Consequently, the maximum number of streams that are available to each copy of a given storage policy is limited by the smallest number of streams that are available to any copy within the storage policy. If the limiting factor severely hampers the efficiency of one of the copies (for example, if a copy directed to disk media is limited by the restrictions placed on a copy directed to tape media), you should create separate storage policies for the different copies. For additional information, see Hardware-Specific Resource Issues.
Silo-enabled storage policy copies can be configured with additional data streams that are dedicated to silo backup operations only. This is in addition to the data streams that are already configured for the copy. One silo stream is configured by default, but this value can be modified. See Modifying Silo Copy Settings for more details.
- If Data Multiplexing is used, restore operations will employ a single stream. If multiple restore streams are required, do not use Data Multiplexing.
- If Data Multiplexing is not used:
- Regular restore uses only one stream.
- Restore by Jobs can use the same number of streams that are used for backup. For best performance in the case of a tape library, the same number of tape drives that are used for backup should be available for restore.
If any of the streams do not have resources available, the whole job will be placed in a pending state, and will eventually fail if the condition is not corrected. If you cannot determine the availability of resources for all the streams, run the backup with one stream. This can be done by specifying 1 in the Number of Data Backup Streams field in the Subclient Properties (Storage Device) dialog box.

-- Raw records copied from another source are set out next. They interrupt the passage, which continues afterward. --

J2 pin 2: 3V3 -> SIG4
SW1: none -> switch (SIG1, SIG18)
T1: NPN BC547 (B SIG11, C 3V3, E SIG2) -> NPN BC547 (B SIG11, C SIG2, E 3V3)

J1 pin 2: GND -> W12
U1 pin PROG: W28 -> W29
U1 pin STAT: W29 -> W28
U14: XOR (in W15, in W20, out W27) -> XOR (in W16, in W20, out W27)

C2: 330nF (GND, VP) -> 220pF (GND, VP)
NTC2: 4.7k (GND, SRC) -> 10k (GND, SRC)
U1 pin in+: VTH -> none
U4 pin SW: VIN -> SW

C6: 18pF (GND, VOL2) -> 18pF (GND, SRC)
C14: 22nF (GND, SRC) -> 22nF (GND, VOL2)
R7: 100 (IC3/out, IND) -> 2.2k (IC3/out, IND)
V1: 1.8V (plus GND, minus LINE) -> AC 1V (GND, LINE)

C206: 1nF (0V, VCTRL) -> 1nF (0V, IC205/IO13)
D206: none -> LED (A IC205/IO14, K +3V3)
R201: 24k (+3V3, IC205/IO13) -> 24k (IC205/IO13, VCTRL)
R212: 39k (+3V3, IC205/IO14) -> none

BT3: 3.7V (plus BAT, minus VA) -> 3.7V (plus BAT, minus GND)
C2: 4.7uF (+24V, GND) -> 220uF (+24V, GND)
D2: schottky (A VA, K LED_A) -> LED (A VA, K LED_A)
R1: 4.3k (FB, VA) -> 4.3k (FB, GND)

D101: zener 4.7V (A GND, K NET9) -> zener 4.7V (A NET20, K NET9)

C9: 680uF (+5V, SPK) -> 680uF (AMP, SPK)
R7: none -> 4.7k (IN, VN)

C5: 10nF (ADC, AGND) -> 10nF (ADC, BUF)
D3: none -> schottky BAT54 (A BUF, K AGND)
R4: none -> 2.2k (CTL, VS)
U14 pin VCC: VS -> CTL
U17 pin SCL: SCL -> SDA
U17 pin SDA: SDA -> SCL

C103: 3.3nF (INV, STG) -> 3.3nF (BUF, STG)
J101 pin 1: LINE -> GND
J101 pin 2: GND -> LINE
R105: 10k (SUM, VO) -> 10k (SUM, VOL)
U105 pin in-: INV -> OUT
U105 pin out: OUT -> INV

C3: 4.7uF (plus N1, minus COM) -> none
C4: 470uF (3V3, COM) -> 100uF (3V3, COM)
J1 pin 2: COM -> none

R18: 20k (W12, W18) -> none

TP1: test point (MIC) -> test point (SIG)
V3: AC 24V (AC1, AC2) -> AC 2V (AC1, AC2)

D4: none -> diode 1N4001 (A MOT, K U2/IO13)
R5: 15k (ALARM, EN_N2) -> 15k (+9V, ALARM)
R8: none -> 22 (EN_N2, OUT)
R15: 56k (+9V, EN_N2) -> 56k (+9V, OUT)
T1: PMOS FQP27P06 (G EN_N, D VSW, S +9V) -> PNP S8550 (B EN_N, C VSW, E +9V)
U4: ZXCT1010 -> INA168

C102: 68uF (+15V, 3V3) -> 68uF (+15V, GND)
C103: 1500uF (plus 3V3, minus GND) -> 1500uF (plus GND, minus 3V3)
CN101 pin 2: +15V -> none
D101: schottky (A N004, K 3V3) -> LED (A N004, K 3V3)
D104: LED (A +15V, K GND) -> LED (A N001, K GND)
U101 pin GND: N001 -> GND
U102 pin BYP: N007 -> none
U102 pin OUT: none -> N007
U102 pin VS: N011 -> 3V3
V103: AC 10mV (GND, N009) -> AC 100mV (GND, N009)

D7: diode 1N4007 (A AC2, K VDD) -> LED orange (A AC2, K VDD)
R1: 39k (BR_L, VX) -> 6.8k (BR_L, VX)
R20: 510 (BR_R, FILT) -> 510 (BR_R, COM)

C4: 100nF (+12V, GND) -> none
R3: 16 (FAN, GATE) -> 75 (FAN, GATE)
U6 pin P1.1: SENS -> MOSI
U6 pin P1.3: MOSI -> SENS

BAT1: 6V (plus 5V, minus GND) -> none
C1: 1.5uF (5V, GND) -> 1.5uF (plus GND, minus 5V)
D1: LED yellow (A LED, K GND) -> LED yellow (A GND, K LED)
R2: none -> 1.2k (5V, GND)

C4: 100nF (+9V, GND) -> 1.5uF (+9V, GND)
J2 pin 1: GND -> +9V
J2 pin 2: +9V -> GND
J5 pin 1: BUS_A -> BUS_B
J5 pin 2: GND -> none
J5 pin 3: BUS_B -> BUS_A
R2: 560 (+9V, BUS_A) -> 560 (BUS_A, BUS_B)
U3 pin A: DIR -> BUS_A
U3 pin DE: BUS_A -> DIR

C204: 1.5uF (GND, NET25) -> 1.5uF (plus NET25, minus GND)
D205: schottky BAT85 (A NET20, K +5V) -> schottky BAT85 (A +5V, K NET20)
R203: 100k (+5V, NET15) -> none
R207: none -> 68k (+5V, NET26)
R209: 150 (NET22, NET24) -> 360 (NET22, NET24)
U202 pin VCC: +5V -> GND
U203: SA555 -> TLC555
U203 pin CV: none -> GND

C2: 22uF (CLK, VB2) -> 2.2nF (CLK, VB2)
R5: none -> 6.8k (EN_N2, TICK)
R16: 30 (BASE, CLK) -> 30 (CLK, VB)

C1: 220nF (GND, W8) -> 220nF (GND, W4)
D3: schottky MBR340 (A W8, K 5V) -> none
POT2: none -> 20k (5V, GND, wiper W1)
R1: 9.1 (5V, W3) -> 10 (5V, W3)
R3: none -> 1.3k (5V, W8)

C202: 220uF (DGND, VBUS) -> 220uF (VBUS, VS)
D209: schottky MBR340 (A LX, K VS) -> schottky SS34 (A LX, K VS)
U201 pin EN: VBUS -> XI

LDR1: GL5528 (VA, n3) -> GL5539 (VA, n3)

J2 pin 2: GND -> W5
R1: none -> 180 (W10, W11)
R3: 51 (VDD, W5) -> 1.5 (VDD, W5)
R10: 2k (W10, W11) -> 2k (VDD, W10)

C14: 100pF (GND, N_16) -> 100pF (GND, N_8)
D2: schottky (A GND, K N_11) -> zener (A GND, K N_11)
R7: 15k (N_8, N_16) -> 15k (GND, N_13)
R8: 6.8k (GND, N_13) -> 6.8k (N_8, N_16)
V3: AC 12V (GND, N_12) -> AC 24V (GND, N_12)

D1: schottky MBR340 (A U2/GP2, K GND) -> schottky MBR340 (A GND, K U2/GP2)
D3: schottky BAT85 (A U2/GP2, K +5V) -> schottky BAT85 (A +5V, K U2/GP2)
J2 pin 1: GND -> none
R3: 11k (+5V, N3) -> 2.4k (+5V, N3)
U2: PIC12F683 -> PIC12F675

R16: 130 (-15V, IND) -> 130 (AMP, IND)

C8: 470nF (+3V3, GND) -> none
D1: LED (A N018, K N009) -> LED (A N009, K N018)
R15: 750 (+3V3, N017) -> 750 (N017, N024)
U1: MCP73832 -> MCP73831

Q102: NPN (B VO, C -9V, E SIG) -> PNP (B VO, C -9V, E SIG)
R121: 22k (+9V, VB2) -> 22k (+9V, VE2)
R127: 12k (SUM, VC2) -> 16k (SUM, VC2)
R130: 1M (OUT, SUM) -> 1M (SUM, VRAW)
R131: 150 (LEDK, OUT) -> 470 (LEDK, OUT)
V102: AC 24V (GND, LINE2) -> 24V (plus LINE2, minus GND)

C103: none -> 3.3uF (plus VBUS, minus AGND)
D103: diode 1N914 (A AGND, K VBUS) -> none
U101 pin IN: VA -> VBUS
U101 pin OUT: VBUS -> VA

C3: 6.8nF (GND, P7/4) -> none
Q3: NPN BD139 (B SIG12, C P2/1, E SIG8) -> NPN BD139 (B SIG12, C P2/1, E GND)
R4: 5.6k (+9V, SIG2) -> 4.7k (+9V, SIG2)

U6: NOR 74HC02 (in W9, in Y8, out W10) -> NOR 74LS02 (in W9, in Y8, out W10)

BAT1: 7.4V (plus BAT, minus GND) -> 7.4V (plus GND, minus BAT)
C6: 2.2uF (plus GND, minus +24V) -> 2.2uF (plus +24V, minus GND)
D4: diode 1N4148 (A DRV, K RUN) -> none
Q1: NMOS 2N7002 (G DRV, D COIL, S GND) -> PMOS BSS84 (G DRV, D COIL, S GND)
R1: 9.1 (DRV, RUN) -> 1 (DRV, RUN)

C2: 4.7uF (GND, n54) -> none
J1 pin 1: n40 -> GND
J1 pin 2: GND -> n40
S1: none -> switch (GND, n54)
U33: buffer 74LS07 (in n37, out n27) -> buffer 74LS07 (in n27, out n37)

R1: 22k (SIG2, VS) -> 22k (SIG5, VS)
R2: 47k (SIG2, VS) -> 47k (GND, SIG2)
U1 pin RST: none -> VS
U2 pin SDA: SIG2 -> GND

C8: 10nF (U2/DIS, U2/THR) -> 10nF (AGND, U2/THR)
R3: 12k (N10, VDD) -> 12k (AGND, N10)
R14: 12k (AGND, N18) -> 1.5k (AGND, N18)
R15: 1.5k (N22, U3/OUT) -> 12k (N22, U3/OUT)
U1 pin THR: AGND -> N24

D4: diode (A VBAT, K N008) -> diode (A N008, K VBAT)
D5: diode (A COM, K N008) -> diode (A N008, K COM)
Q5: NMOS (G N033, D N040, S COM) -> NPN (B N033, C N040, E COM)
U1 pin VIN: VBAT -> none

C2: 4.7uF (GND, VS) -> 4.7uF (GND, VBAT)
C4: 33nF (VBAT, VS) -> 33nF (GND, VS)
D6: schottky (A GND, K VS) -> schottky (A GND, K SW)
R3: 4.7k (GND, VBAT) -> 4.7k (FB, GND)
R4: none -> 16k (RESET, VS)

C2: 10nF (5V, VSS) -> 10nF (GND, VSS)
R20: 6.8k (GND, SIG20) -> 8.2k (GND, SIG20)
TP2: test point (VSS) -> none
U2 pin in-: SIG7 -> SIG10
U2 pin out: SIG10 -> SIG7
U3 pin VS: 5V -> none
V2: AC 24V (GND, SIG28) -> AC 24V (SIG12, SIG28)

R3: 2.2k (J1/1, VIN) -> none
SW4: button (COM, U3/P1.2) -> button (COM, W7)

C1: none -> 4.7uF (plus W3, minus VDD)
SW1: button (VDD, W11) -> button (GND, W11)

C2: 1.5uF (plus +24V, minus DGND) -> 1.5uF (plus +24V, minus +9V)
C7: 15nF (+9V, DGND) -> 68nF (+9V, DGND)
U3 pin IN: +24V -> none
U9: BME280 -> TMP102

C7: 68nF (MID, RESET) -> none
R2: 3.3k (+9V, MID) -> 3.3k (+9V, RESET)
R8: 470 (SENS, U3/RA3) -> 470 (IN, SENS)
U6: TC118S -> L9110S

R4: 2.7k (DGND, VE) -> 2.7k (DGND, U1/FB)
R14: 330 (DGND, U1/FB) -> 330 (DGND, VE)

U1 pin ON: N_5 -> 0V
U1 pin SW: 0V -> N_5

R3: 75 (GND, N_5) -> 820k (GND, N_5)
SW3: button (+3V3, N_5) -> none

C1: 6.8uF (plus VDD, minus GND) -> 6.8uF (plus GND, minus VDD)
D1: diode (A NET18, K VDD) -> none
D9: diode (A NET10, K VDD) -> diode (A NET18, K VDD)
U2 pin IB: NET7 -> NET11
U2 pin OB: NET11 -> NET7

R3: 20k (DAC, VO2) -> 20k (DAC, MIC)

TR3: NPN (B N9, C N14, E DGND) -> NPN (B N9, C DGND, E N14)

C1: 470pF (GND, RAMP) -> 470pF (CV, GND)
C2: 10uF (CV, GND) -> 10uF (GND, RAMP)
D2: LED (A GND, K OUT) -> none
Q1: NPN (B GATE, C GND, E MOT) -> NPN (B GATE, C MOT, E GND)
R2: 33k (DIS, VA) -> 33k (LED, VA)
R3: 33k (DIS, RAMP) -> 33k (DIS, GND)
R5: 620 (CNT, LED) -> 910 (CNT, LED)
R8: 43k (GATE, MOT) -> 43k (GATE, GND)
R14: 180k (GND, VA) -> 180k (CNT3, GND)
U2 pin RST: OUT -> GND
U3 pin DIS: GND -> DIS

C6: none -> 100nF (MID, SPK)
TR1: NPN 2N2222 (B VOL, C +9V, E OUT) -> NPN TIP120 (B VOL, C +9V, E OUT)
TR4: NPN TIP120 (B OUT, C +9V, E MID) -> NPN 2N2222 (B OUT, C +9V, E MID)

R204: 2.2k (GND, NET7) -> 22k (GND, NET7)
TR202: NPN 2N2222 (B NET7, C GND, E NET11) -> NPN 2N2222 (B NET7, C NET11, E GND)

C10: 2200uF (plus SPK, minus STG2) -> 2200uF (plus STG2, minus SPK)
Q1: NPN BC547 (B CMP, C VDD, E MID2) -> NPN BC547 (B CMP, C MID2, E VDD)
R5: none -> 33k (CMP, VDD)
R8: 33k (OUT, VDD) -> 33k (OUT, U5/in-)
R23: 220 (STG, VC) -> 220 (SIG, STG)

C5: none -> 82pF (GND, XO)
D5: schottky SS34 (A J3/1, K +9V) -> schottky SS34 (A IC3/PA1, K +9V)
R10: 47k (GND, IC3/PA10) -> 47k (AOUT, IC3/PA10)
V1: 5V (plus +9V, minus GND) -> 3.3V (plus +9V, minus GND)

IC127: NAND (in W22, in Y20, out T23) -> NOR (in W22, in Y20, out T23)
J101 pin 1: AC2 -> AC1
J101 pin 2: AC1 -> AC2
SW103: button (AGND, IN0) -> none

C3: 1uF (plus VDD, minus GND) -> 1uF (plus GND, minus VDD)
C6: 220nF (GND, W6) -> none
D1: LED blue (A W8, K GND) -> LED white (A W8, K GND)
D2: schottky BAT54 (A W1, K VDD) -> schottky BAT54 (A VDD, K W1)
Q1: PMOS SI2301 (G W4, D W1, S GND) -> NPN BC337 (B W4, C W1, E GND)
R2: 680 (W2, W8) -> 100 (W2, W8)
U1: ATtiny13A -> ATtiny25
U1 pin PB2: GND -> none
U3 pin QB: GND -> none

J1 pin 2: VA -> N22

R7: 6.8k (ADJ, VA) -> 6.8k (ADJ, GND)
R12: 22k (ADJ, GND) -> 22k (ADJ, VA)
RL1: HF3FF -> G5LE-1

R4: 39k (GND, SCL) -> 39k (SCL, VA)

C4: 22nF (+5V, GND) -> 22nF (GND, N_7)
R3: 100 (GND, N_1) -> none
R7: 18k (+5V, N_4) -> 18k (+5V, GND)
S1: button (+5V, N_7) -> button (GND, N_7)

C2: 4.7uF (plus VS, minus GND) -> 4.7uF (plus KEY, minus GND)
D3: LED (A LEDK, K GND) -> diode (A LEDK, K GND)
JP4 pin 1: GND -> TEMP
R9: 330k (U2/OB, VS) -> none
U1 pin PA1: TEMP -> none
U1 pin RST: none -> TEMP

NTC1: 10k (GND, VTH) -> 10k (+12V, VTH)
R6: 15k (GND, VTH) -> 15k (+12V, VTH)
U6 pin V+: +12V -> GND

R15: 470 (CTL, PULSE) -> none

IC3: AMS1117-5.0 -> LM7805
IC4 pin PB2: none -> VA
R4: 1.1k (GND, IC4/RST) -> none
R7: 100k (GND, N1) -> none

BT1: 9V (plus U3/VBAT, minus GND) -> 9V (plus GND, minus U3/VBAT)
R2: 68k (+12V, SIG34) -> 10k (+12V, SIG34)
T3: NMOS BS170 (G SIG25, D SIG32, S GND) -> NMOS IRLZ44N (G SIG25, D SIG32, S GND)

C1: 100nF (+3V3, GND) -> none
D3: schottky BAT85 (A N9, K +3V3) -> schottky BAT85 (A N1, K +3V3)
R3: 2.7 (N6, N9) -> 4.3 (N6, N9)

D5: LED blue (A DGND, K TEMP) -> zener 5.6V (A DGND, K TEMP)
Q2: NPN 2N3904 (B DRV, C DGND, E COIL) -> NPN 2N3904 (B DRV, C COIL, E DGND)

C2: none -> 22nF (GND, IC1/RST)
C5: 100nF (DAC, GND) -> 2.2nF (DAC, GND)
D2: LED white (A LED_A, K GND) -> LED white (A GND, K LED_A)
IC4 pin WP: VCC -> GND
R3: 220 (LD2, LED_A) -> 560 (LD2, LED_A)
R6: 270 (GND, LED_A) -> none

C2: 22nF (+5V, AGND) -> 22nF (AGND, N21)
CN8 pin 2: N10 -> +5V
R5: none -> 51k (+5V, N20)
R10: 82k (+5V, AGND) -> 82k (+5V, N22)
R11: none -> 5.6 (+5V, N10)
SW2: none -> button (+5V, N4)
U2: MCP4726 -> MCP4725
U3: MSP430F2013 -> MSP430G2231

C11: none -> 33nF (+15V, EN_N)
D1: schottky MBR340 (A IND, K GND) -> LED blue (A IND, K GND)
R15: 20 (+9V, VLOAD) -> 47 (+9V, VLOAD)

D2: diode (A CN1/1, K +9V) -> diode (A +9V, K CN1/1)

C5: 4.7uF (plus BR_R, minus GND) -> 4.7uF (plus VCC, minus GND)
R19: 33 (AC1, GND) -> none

Keep in mind that single-stream backups will also fail if the required media resource is unavailable.
For the purposes of performance load balancing, which maximizes the speed of this feature, any mount point on a physical drive that points to another physical drive is not taken into account. For example, if drive D: has multiple mount points that each point to other physical drives that contain data, the performance-enhancing parallelism of this feature is not utilized. Drive D: and all of those mount points will be backed up sequentially, not in parallel. To maximize performance, exclude the mount points from the content of drive D:, instead treating each of the mount points as separate Subclient content.
Mount points, rather than physical drives, are treated as separate entities for the purposes of performance load balancing, and the software deploys a Data Reader for each mount point. If more than one mount point is pointing to the same physical drive, multiple simultaneous reads are performed on that drive, even if the Allow multiple data readers within a drive or mount point option has not been selected.